IMHO, hospitals and universities that have a negative view of psychiatry tend to do so because of poor psych leadership, weak psych departments, and below par residents. Strong programs do strong work which leads to a strong reputation of psych. It's not complicated.

But vistaril goes to a "Top" program. He even said so... 🙄
 
My gripe was more to point out that delirium is a MEDICAL Issue and not a psychiatric issue, contrary to popular opinion. Odd behavior does not immediately constitute a primary psychiatric issue. This type of thinking PLAGUES the emergency room, the doctors therein having missed on more than one occasion active alcohol withdrawal after assuming the patient was just, "crazy".

I am a huge advocate for physicians being physicians, not, "internists, endocrinologists, psychiatrists, etc.". We should all at least make some effort within our level of comfort and ability to think about a patient diagnostically and contribute something to their evaluation prior to consulting another service, even if the thought stops at, "Wow, I really have no idea what is going on and no clue where to start. I need some help".
 
One thing I always have to remember is that the psych meds can be exacerbating or continuing the delirium.
60yo man on Inpt Med arrived with sepsis and delirium, no hx of psych or drug/alcohol problems. Sepsis and underlying pneumonia cleared in 3-4 days but the pt continued to have waxing/waning agitation, confusion, not recognizing his wife and (maybe) hallucinations for the next 5 days. He was getting Haldol 5-10mg IV q 4 hrs. The dose per shift varied wildly, typically with 20-40mg on one 12-hr shift because of "agitation" and then none on the next shift because of "over-sedation." On a fixed dose, he got better in 24 hrs and discharged in 36 hrs.
 
My gripe was more to point out that delirium is a MEDICAL Issue and not a psychiatric issue, contrary to popular opinion.

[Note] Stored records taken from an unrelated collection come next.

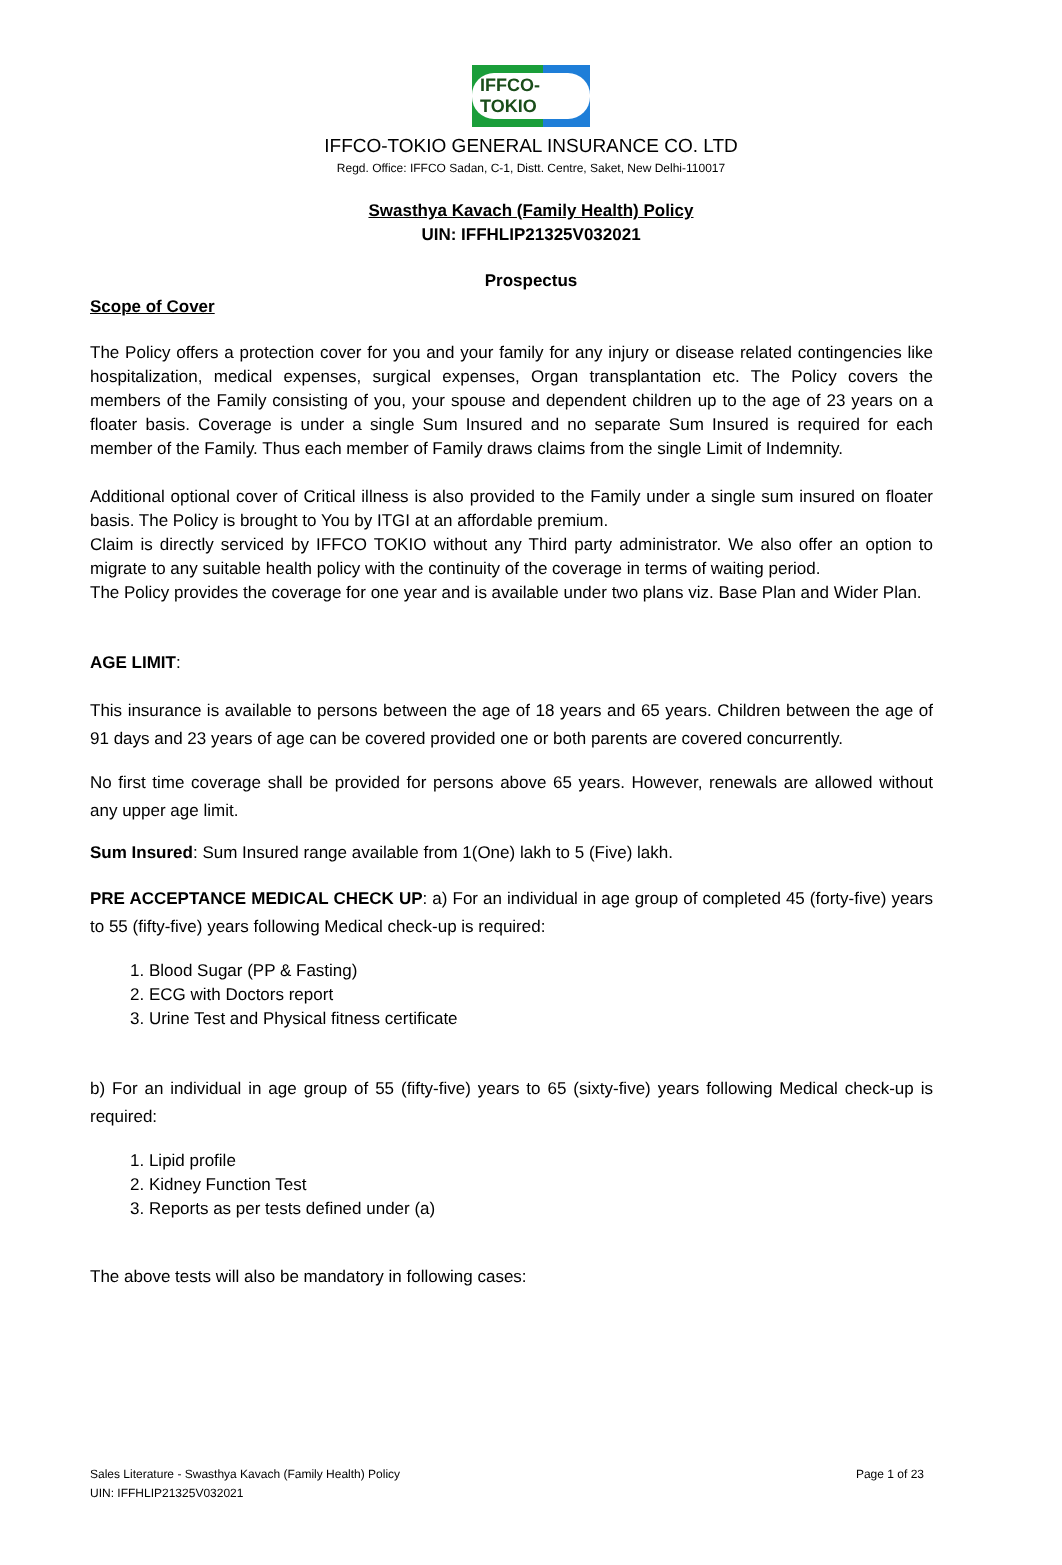IFFCO-TOKIO
IFFCO-TOKIO GENERAL INSURANCE CO. LTD
Regd. Office: IFFCO Sadan, C-1, Distt. Centre, Saket, New Delhi-110017
Swasthya Kavach (Family Health) Policy
UIN: IFFHLIP21325V032021
Prospectus
Scope of Cover
The Policy offers a protection cover for you and your family for any injury or disease related contingencies like hospitalization, medical expenses, surgical expenses, Organ transplantation etc. The Policy covers the members of the Family consisting of you, your spouse and dependent children up to the age of 23 years on a floater basis. Coverage is under a single Sum Insured and no separate Sum Insured is required for each member of the Family. Thus each member of Family draws claims from the single Limit of Indemnity.
Additional optional cover of Critical illness is also provided to the Family under a single sum insured on floater basis. The Policy is brought to You by ITGI at an affordable premium.
Claim is directly serviced by IFFCO TOKIO without any Third party administrator. We also offer an option to migrate to any suitable health policy with the continuity of the coverage in terms of waiting period.
The Policy provides the coverage for one year and is available under two plans viz. Base Plan and Wider Plan.
AGE LIMIT:
This insurance is available to persons between the age of 18 years and 65 years. Children between the age of 91 days and 23 years of age can be covered provided one or both parents are covered concurrently.
No first time coverage shall be provided for persons above 65 years. However, renewals are allowed without any upper age limit.
Sum Insured: Sum Insured range available from 1(One) lakh to 5 (Five) lakh.
PRE ACCEPTANCE MEDICAL CHECK UP: a) For an individual in age group of completed 45 (forty-five) years to 55 (fifty-five) years following Medical check-up is required:
1. Blood Sugar (PP & Fasting)
2. ECG with Doctors report
3. Urine Test and Physical fitness certificate
b) For an individual in age group of 55 (fifty-five) years to 65 (sixty-five) years following Medical check-up is required:
1. Lipid profile
2. Kidney Function Test
3. Reports as per tests defined under (a)
The above tests will also be mandatory in following cases:
Sales Literature - Swasthya Kavach (Family Health) Policy
UIN: IFFHLIP21325V032021
Page 1 of 23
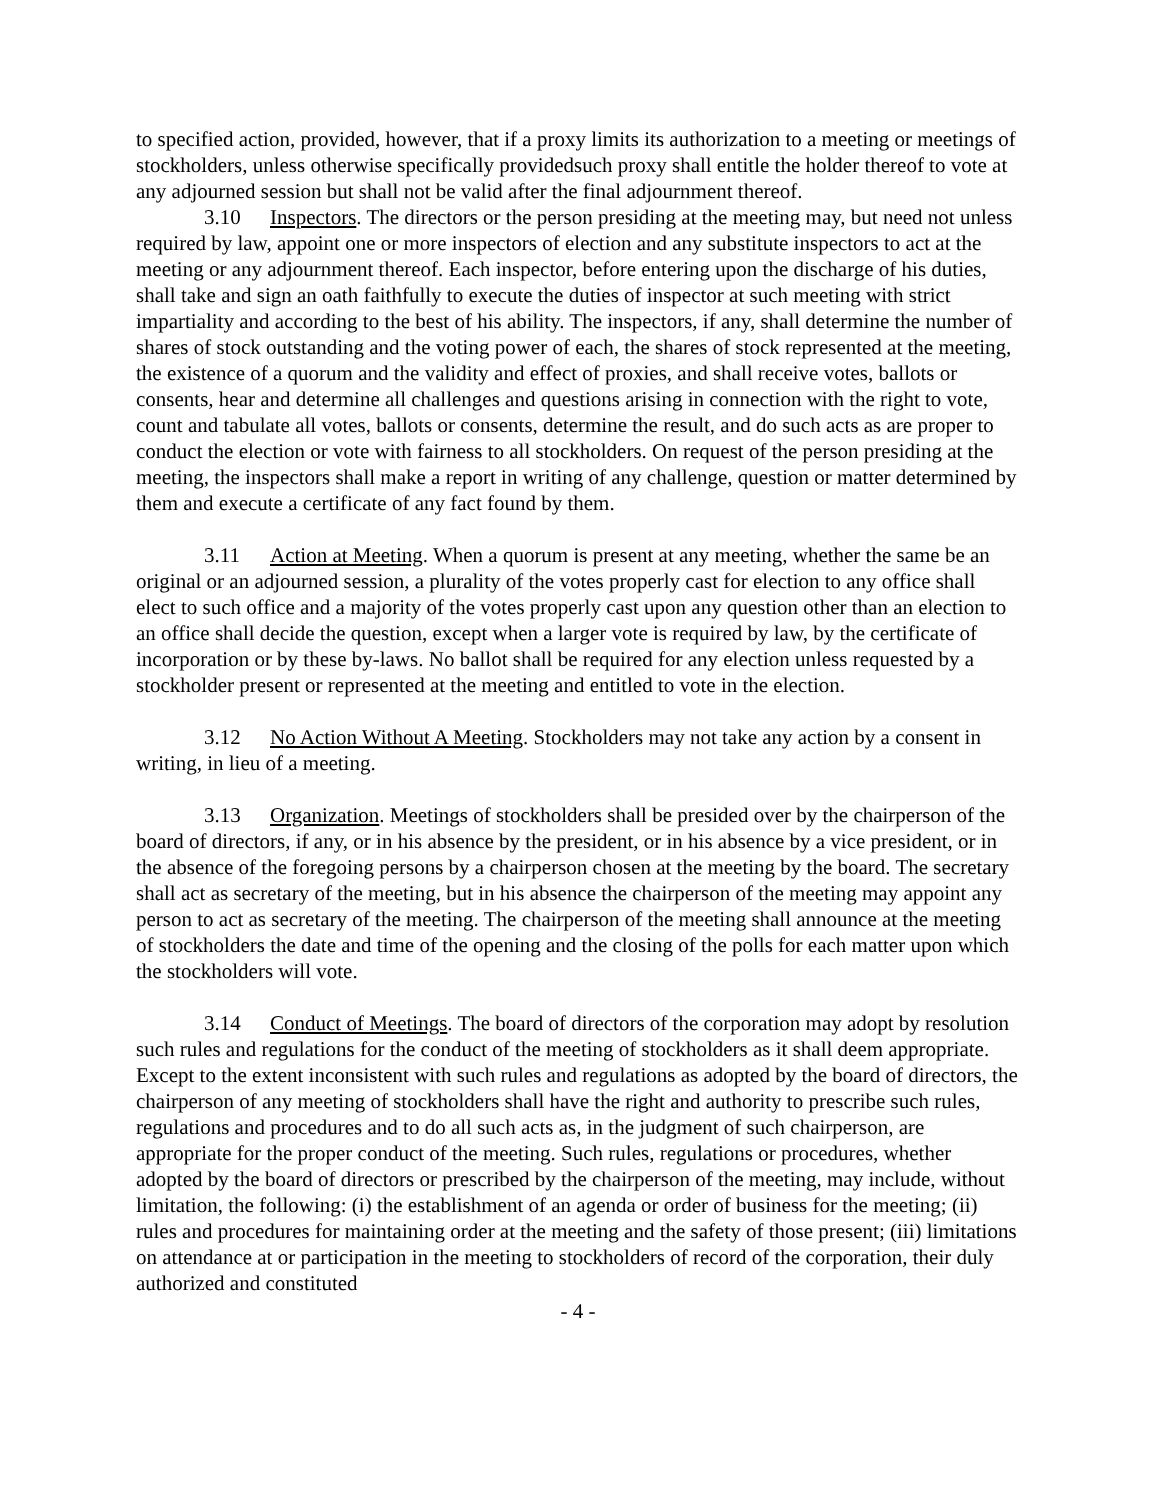to specified action, provided, however, that if a proxy limits its authorization to a meeting or meetings of stockholders, unless otherwise specifically providedsuch proxy shall entitle the holder thereof to vote at any adjourned session but shall not be valid after the final adjournment thereof.
3.10 Inspectors. The directors or the person presiding at the meeting may, but need not unless required by law, appoint one or more inspectors of election and any substitute inspectors to act at the meeting or any adjournment thereof. Each inspector, before entering upon the discharge of his duties, shall take and sign an oath faithfully to execute the duties of inspector at such meeting with strict impartiality and according to the best of his ability. The inspectors, if any, shall determine the number of shares of stock outstanding and the voting power of each, the shares of stock represented at the meeting, the existence of a quorum and the validity and effect of proxies, and shall receive votes, ballots or consents, hear and determine all challenges and questions arising in connection with the right to vote, count and tabulate all votes, ballots or consents, determine the result, and do such acts as are proper to conduct the election or vote with fairness to all stockholders. On request of the person presiding at the meeting, the inspectors shall make a report in writing of any challenge, question or matter determined by them and execute a certificate of any fact found by them.
3.11 Action at Meeting. When a quorum is present at any meeting, whether the same be an original or an adjourned session, a plurality of the votes properly cast for election to any office shall elect to such office and a majority of the votes properly cast upon any question other than an election to an office shall decide the question, except when a larger vote is required by law, by the certificate of incorporation or by these by-laws. No ballot shall be required for any election unless requested by a stockholder present or represented at the meeting and entitled to vote in the election.
3.12 No Action Without A Meeting. Stockholders may not take any action by a consent in writing, in lieu of a meeting.
3.13 Organization. Meetings of stockholders shall be presided over by the chairperson of the board of directors, if any, or in his absence by the president, or in his absence by a vice president, or in the absence of the foregoing persons by a chairperson chosen at the meeting by the board. The secretary shall act as secretary of the meeting, but in his absence the chairperson of the meeting may appoint any person to act as secretary of the meeting. The chairperson of the meeting shall announce at the meeting of stockholders the date and time of the opening and the closing of the polls for each matter upon which the stockholders will vote.
3.14 Conduct of Meetings. The board of directors of the corporation may adopt by resolution such rules and regulations for the conduct of the meeting of stockholders as it shall deem appropriate. Except to the extent inconsistent with such rules and regulations as adopted by the board of directors, the chairperson of any meeting of stockholders shall have the right and authority to prescribe such rules, regulations and procedures and to do all such acts as, in the judgment of such chairperson, are appropriate for the proper conduct of the meeting. Such rules, regulations or procedures, whether adopted by the board of directors or prescribed by the chairperson of the meeting, may include, without limitation, the following: (i) the establishment of an agenda or order of business for the meeting; (ii) rules and procedures for maintaining order at the meeting and the safety of those present; (iii) limitations on attendance at or participation in the meeting to stockholders of record of the corporation, their duly authorized and constituted
- 4 -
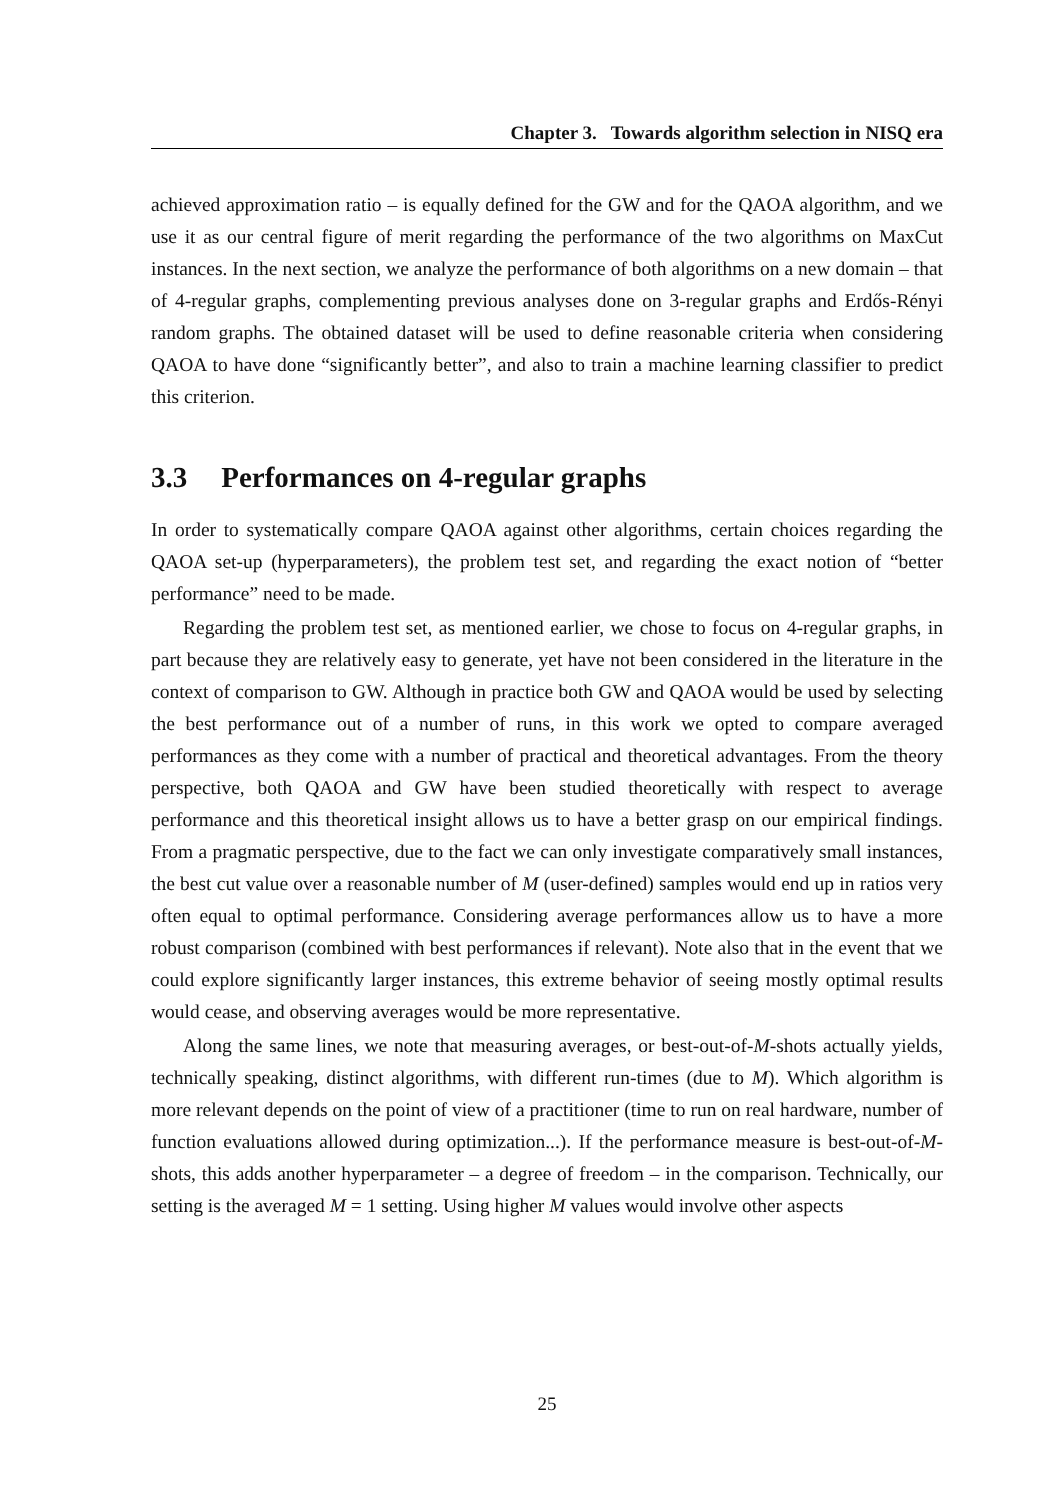Chapter 3. Towards algorithm selection in NISQ era
achieved approximation ratio – is equally defined for the GW and for the QAOA algorithm, and we use it as our central figure of merit regarding the performance of the two algorithms on MaxCut instances. In the next section, we analyze the performance of both algorithms on a new domain – that of 4-regular graphs, complementing previous analyses done on 3-regular graphs and Erdős-Rényi random graphs. The obtained dataset will be used to define reasonable criteria when considering QAOA to have done “significantly better”, and also to train a machine learning classifier to predict this criterion.
3.3 Performances on 4-regular graphs
In order to systematically compare QAOA against other algorithms, certain choices regarding the QAOA set-up (hyperparameters), the problem test set, and regarding the exact notion of “better performance” need to be made.
Regarding the problem test set, as mentioned earlier, we chose to focus on 4-regular graphs, in part because they are relatively easy to generate, yet have not been considered in the literature in the context of comparison to GW. Although in practice both GW and QAOA would be used by selecting the best performance out of a number of runs, in this work we opted to compare averaged performances as they come with a number of practical and theoretical advantages. From the theory perspective, both QAOA and GW have been studied theoretically with respect to average performance and this theoretical insight allows us to have a better grasp on our empirical findings. From a pragmatic perspective, due to the fact we can only investigate comparatively small instances, the best cut value over a reasonable number of M (user-defined) samples would end up in ratios very often equal to optimal performance. Considering average performances allow us to have a more robust comparison (combined with best performances if relevant). Note also that in the event that we could explore significantly larger instances, this extreme behavior of seeing mostly optimal results would cease, and observing averages would be more representative.
Along the same lines, we note that measuring averages, or best-out-of-M-shots actually yields, technically speaking, distinct algorithms, with different run-times (due to M). Which algorithm is more relevant depends on the point of view of a practitioner (time to run on real hardware, number of function evaluations allowed during optimization...). If the performance measure is best-out-of-M-shots, this adds another hyperparameter – a degree of freedom – in the comparison. Technically, our setting is the averaged M = 1 setting. Using higher M values would involve other aspects
25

This makes sense to me. Real delirium typically comes from the patient's underlying medical condition (infection, post-surgical, etc), sometimes comes from medications/toxins, and sometimes from new superimposed medical problems like a stroke. I do wonder whether seeing these patients is the best use of a psychiatrist's time since it really does seem to be an IM/toxicology/neurology question first and foremost. Where did the idea that psychiatrists should manage delirium come from?

Disclaimer: I have never been on a psych consult service, but I have managed delirium on IM. We typically just handled it ourselves, and occasionally consulted specialists if we were suspicious for a cause in their area of expertise (for instance, neuro for suspicion of stroke or question of Parkinson's medication dosing in severe AMS).
 
A note telling the medicine service to do their job.

It depends on the clinical picture, but in general ...


Vitals review, CBC, CMP, UA, UDS, LFT, detailed medication review, NH4+, CXR, CT non-con, +/- MRI, +/- EEG. Once the consult service is called, I have found that medicine has typically not done the med review. They usually don't know the P450 interactions all that well.

Epic bro.
 
The most noticeable symptoms of delirium are behavioral and cognitive. Why wouldn't we be involved?

I think a larger problem is that involvement of psychiatry seems to assuage medicine of its responsibility to find the underlying cause of a delirium. If we prescribe medications for behavioral control, so long as the patient is no longer causing an issue there is little motivation to find the reversible cause. Many times, medicine will gleefully follow the recs to treat the symptomatic component of delirium but invest little interest or time in finding the cause so long as the nurses are happy.

Think of the hypoactive delirium patient. How many nurses will call the medicine attending and say, "Doctor, my patient is very quiet, sleeps a lot, and does not request me to do anything for him. I'm worried something might be wrong."